#### To do:
Return all the entries below exactly as they were given.

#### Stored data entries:
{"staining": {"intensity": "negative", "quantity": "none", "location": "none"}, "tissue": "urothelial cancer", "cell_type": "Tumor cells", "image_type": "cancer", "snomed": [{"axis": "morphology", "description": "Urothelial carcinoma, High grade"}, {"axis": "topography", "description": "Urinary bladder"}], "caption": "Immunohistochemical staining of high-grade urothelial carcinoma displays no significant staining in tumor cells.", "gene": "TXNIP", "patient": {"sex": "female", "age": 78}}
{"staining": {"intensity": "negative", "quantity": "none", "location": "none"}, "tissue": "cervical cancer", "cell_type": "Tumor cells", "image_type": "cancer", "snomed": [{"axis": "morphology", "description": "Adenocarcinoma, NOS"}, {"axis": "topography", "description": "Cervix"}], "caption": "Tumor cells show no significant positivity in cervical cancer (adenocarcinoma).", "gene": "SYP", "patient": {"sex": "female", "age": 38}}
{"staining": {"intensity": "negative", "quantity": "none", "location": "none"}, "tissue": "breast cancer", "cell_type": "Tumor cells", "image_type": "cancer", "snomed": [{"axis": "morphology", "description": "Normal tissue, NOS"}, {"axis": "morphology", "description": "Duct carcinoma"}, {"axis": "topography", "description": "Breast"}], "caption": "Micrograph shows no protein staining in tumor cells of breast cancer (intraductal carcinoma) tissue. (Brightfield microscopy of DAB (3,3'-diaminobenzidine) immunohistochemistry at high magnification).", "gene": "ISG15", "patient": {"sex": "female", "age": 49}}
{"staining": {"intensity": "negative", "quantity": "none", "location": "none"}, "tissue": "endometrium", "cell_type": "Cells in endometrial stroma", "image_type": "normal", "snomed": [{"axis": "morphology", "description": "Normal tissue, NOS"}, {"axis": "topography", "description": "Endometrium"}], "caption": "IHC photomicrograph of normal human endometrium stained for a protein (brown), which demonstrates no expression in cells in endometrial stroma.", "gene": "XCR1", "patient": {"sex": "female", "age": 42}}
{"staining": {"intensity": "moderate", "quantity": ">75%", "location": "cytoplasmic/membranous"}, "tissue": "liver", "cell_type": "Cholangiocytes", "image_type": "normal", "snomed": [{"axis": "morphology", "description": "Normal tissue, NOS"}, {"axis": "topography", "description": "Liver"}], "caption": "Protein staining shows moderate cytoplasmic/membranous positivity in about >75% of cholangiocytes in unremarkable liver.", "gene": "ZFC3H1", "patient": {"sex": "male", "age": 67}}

#### Reply to the task:
{"staining": {"intensity": "negative", "quantity": "none", "location": "none"}, "tissue": "urothelial cancer", "cell_type": "Tumor cells", "image_type": "cancer", "snomed": [{"axis": "morphology", "description": "Urothelial carcinoma, High grade"}, {"axis": "topography", "description": "Urinary bladder"}], "caption": "Immunohistochemical staining of high-grade urothelial carcinoma displays no significant staining in tumor cells.", "gene": "TXNIP", "patient": {"sex": "female", "age": 78}}
{"staining": {"intensity": "negative", "quantity": "none", "location": "none"}, "tissue": "cervical cancer", "cell_type": "Tumor cells", "image_type": "cancer", "snomed": [{"axis": "morphology", "description": "Adenocarcinoma, NOS"}, {"axis": "topography", "description": "Cervix"}], "caption": "Tumor cells show no significant positivity in cervical cancer (adenocarcinoma).", "gene": "SYP", "patient": {"sex": "female", "age": 38}}
{"staining": {"intensity": "negative", "quantity": "none", "location": "none"}, "tissue": "breast cancer", "cell_type": "Tumor cells", "image_type": "cancer", "snomed": [{"axis": "morphology", "description": "Normal tissue, NOS"}, {"axis": "morphology", "description": "Duct carcinoma"}, {"axis": "topography", "description": "Breast"}], "caption": "Micrograph shows no protein staining in tumor cells of breast cancer (intraductal carcinoma) tissue. (Brightfield microscopy of DAB (3,3'-diaminobenzidine) immunohistochemistry at high magnification).", "gene": "ISG15", "patient": {"sex": "female", "age": 49}}
{"staining": {"intensity": "negative", "quantity": "none", "location": "none"}, "tissue": "endometrium", "cell_type": "Cells in endometrial stroma", "image_type": "normal", "snomed": [{"axis": "morphology", "description": "Normal tissue, NOS"}, {"axis": "topography", "description": "Endometrium"}], "caption": "IHC photomicrograph of normal human endometrium stained for a protein (brown), which demonstrates no expression in cells in endometrial stroma.", "gene": "XCR1", "patient": {"sex": "female", "age": 42}}
{"staining": {"intensity": "moderate", "quantity": ">75%", "location": "cytoplasmic/membranous"}, "tissue": "liver", "cell_type": "Cholangiocytes", "image_type": "normal", "snomed": [{"axis": "morphology", "description": "Normal tissue, NOS"}, {"axis": "topography", "description": "Liver"}], "caption": "Protein staining shows moderate cytoplasmic/membranous positivity in about >75% of cholangiocytes in unremarkable liver.", "gene": "ZFC3H1", "patient": {"sex": "male", "age": 67}}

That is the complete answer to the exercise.